Übungstext →
Heute zeige ich meinen Blazer, den ich unter fachkundiger Anleitung genäht habe und der daher die richtigen Einlagen und Polster bekommen hat, an den richtigen Stellen gebügelt wurde und bei dem ich viel per Hand genäht habe.

Den verwendeten Schnitt aus Schwabe Der neue Schnitt 10/1956 habe ich schon abgewandelt genäht, aber bislang noch nicht in seiner Ursprungsform, obwohl mir gerade die rasanten Taschen sehr gut gefallen. Weil ich den Schnitt schon genäht hatte, war er bereits angepasst.

Ich will den Blazer als Übergangsjacke nutzen. Den Wollstoff habe ich bei bei Stoffe Gädtke in Hamburg gekauft. Er ist in beige und braun gehalten und hat bunte Stipsel, sodass er quasi zu allem passt. Das Futter habe ich unaufgeregt farblich passend gewählt.

Aufgabenstellung →
1. Zitieren Sie bitte aus dem Übungstext wortgetreu die Stelle von „Ich will den“ bis „farblich passend gewählt.“.
2. Wo wurde laut Übungstext der Wollstoff für den Blazer gekauft?
Die Datensätze haben mit dem Übungstext nichts zu tun.

Keypoint-Daten von Menschen:
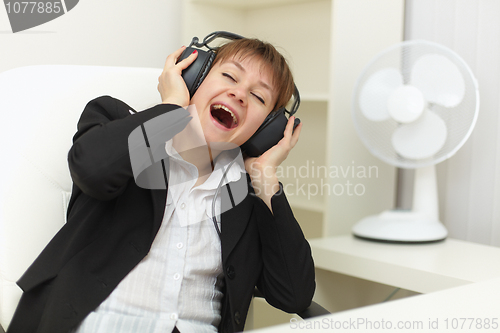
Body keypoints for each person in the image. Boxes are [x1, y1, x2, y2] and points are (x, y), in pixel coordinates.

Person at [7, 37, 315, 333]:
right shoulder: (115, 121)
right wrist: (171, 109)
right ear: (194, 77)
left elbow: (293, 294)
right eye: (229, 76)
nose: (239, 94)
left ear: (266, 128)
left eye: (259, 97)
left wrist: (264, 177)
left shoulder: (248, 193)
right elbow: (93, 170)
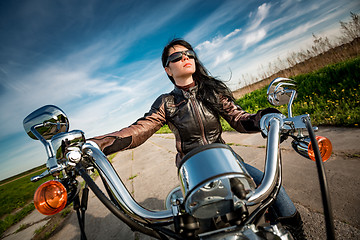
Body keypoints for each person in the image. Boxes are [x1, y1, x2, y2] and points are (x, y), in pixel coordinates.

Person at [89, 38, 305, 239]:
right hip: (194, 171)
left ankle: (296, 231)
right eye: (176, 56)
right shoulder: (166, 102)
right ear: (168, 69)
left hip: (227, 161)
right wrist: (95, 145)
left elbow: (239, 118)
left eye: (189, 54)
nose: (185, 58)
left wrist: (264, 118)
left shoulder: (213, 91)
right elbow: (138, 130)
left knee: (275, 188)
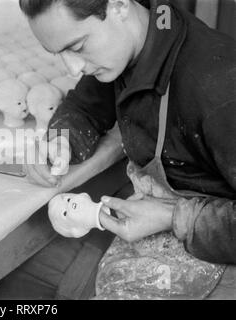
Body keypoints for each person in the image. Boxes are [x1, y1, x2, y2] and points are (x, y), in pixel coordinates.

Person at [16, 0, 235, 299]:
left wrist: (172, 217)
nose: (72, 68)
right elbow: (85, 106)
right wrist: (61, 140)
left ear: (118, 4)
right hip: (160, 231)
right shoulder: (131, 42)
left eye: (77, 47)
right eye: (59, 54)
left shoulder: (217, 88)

* * *

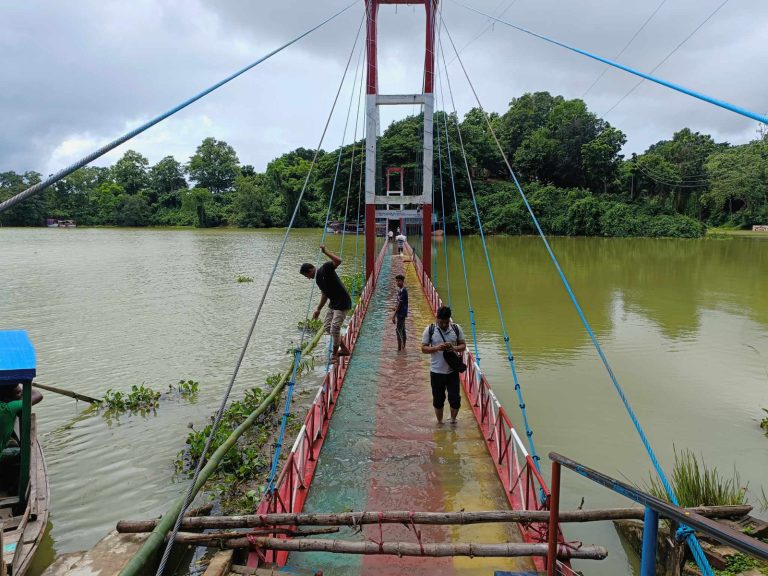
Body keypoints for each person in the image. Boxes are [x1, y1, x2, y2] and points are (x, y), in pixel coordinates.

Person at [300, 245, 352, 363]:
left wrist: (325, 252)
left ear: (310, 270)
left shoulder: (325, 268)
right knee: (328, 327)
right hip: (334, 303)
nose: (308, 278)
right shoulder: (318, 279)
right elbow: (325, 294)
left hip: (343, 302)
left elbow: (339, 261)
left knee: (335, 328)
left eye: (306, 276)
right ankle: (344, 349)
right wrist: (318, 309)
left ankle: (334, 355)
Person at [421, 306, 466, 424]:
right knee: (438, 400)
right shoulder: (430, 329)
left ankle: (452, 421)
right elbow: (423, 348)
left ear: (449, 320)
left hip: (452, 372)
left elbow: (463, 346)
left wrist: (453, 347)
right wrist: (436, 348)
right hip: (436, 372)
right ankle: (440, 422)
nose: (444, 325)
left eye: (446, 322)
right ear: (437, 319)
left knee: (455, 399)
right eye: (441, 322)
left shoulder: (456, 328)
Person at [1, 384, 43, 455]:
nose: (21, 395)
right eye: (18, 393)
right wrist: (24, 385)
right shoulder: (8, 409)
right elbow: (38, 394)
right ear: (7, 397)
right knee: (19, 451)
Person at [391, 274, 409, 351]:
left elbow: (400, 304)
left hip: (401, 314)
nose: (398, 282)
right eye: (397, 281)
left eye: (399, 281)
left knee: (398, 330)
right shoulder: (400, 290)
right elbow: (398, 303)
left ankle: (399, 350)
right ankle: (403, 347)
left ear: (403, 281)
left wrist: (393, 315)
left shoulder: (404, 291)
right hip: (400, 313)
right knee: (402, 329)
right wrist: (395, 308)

Lösungen →
1.
Ich will den Blazer als Übergangsjacke nutzen. Den Wollstoff habe ich bei bei Stoffe Gädtke in Hamburg gekauft. Er ist in beige und braun gehalten und hat bunte Stipsel, sodass er quasi zu allem passt. Das Futter habe ich unaufgeregt farblich passend gewählt.

2. Bei Stoffe Gädtke in Hamburg.